Bangla Mirror
- Front page on 2 September 2010
- Type: Weekly newspaper
- Format: Tabloid
- Editor: Mohammed Abdul Kaim (Goni)
- Founded: October 2002
- Language: English
- Headquarters: Unit-2, 60 Hanbury Street, Aldgate, London, E1 5JL
- Sister newspapers: Sylhet Mirror
- Website: Official website

= Bangla Mirror =

The Bangla Mirror (বাংলা দর্পন) is a British English-language weekly newspaper marketed to British Bangladeshis. It is owned by the Bangla Mirror Group.

==Content==
The Bangla Mirror was launched in October 2002. It is based in London and is published every Friday for £0.50 (or for an annual subscription of £35). Its aim is to link members of the British Bangladeshi community to the heritage of their ancestors in Bangladesh. It owned by the Bangla Mirror Group.

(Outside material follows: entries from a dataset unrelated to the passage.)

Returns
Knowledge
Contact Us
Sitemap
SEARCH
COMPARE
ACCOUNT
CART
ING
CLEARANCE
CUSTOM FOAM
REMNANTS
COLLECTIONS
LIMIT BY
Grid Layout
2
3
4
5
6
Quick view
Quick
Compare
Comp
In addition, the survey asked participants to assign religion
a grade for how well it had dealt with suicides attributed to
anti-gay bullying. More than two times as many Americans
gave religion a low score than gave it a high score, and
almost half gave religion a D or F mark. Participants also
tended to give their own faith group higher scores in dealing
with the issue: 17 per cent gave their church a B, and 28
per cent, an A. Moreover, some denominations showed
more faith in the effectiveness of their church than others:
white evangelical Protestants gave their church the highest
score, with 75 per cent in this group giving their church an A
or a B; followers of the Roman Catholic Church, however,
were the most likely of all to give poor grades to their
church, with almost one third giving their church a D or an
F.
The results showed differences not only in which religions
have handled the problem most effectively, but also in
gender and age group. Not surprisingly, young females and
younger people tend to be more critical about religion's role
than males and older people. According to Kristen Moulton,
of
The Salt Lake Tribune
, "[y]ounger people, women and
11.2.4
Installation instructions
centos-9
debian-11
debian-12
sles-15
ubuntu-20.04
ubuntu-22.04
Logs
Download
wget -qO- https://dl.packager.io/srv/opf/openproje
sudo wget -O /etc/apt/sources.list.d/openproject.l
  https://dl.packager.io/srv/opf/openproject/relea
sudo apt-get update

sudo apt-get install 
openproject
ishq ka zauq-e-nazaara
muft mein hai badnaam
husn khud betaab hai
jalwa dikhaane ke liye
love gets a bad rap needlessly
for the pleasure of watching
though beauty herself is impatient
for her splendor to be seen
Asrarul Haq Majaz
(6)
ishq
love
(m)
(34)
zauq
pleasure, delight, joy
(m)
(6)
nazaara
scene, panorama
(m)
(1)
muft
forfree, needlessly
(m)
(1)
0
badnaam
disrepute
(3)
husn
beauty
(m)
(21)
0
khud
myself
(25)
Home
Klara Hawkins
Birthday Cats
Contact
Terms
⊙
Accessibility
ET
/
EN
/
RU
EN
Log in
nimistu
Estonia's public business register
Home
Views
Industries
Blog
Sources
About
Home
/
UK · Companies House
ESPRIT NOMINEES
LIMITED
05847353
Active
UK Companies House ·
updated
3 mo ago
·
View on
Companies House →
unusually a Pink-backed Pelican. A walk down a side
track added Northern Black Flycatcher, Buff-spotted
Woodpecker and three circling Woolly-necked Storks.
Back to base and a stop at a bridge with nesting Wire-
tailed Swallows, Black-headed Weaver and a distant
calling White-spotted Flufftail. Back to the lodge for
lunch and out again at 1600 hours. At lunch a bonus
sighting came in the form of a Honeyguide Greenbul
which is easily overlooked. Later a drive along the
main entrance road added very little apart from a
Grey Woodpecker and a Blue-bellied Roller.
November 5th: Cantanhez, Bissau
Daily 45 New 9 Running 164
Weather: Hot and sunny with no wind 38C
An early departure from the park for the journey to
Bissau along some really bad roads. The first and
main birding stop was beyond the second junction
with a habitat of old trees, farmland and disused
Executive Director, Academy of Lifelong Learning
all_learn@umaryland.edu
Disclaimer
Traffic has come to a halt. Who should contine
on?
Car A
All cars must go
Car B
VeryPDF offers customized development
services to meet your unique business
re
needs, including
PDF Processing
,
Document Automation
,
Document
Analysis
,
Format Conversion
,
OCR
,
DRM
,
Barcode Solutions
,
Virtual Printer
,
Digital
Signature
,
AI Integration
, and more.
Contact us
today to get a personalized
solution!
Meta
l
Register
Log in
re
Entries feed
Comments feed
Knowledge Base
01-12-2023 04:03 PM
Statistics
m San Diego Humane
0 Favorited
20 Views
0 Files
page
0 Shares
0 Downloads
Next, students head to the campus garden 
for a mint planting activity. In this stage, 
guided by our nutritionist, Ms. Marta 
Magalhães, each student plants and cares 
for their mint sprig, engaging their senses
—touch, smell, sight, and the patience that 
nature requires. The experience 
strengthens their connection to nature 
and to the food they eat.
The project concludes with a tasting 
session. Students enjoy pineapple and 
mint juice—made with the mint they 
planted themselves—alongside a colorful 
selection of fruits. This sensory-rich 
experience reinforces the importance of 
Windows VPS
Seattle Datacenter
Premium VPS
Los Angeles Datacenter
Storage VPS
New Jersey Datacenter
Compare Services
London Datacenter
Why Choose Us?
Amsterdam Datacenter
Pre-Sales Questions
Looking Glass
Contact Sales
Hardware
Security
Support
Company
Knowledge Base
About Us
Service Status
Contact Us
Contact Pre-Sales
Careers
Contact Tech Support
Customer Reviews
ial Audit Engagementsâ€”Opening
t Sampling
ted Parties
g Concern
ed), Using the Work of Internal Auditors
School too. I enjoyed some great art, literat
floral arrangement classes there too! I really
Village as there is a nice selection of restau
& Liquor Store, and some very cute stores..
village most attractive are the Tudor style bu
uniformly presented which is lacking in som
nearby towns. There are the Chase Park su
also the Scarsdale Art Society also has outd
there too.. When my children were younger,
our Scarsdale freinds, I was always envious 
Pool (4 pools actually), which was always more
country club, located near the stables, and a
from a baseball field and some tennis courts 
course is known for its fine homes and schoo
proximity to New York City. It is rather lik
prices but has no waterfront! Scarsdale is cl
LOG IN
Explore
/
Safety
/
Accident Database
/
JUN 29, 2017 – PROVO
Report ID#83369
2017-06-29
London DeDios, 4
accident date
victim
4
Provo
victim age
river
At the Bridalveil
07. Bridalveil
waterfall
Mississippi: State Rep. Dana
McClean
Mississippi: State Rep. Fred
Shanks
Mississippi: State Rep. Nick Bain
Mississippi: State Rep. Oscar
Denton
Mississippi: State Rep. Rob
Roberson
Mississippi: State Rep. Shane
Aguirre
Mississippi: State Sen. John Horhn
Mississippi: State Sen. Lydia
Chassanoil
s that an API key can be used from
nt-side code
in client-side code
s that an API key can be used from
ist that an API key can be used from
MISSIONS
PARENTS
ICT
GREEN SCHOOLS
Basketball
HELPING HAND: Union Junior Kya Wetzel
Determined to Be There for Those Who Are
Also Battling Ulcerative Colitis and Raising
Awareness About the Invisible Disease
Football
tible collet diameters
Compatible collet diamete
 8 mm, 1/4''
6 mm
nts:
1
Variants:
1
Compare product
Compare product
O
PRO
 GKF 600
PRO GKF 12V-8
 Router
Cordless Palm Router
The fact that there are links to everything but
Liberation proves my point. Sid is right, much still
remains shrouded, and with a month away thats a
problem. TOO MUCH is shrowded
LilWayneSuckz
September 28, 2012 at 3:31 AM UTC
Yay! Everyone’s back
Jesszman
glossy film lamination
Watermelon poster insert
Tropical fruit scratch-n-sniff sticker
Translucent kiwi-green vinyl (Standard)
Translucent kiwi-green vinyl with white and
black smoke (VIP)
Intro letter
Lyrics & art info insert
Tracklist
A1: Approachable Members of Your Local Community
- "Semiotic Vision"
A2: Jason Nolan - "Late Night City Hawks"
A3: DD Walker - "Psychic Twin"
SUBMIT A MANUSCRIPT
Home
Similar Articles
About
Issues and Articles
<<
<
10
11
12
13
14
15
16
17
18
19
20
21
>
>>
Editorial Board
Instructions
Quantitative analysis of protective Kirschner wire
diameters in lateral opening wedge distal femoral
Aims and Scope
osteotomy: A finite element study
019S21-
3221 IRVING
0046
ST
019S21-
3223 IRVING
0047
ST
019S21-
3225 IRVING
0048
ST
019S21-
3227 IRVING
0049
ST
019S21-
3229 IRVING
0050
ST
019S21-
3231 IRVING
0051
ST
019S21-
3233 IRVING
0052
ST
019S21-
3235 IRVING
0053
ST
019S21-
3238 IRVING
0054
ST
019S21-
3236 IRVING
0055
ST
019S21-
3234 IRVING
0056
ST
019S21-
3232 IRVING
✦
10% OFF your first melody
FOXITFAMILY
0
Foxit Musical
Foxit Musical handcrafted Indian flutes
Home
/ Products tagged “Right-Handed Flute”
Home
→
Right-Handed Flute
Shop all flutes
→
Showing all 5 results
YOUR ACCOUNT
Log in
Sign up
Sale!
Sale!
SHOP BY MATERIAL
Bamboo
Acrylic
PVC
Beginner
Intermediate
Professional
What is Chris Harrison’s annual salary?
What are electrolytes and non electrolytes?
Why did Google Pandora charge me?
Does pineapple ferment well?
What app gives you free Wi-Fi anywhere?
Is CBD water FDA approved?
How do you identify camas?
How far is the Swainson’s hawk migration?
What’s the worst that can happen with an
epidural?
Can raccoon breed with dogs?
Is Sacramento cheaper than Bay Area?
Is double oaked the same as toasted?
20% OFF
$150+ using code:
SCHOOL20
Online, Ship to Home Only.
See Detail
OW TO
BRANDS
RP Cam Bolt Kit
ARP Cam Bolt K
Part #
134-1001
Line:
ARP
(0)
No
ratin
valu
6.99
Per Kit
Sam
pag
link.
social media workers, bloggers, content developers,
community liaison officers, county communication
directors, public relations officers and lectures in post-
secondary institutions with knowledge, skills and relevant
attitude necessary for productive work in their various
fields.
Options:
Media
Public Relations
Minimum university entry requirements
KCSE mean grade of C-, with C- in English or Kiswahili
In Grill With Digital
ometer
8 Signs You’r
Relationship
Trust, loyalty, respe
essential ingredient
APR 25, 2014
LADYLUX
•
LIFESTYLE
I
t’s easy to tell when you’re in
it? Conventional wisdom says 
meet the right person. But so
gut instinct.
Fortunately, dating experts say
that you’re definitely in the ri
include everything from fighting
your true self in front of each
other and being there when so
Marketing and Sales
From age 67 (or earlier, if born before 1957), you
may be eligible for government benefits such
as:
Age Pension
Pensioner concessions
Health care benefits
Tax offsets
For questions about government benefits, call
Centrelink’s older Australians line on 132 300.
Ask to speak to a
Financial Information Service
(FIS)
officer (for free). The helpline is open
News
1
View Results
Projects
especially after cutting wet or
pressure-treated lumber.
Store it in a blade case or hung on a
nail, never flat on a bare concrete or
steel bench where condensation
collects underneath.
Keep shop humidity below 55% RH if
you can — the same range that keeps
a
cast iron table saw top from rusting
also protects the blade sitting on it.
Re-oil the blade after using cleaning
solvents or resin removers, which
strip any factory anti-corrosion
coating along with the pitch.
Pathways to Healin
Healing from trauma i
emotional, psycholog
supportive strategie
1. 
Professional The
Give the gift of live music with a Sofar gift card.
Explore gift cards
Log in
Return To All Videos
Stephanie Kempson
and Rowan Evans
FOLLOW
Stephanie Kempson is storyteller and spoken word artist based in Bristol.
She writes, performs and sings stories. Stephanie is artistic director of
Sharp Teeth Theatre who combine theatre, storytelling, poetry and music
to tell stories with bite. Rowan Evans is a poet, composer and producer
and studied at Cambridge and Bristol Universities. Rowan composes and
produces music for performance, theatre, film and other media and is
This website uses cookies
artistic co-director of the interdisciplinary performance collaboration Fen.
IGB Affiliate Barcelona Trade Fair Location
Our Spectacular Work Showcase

The newspaper combines hometown weekly qualities (such as human interest stories, anniversaries, birthdays) with popular major newspapers or magazines features (such as book, movie, television, restaurant, music, stage, politics, health issues, sports, travel, fashion, art, classifieds, memoriam, obituaries).

The newspaper focuses on current events and happenings of interest to the British Bangladeshi community. Including articles on Bangladeshi and British Bangladeshi entertainers, politicians, social organizations, service groups as well as features on Bangladeshi history, articles on Bangladeshi roots, old stories featuring prominent British Bangladeshis, and also community-based celebrations.

The newspaper is read in the United Kingdom, Bangladesh, the United States of America, Sri Lanka, Norway and Iceland. The newspaper is read at the Bangladeshi High Commission in London and by civil service departments in Bangladesh itself.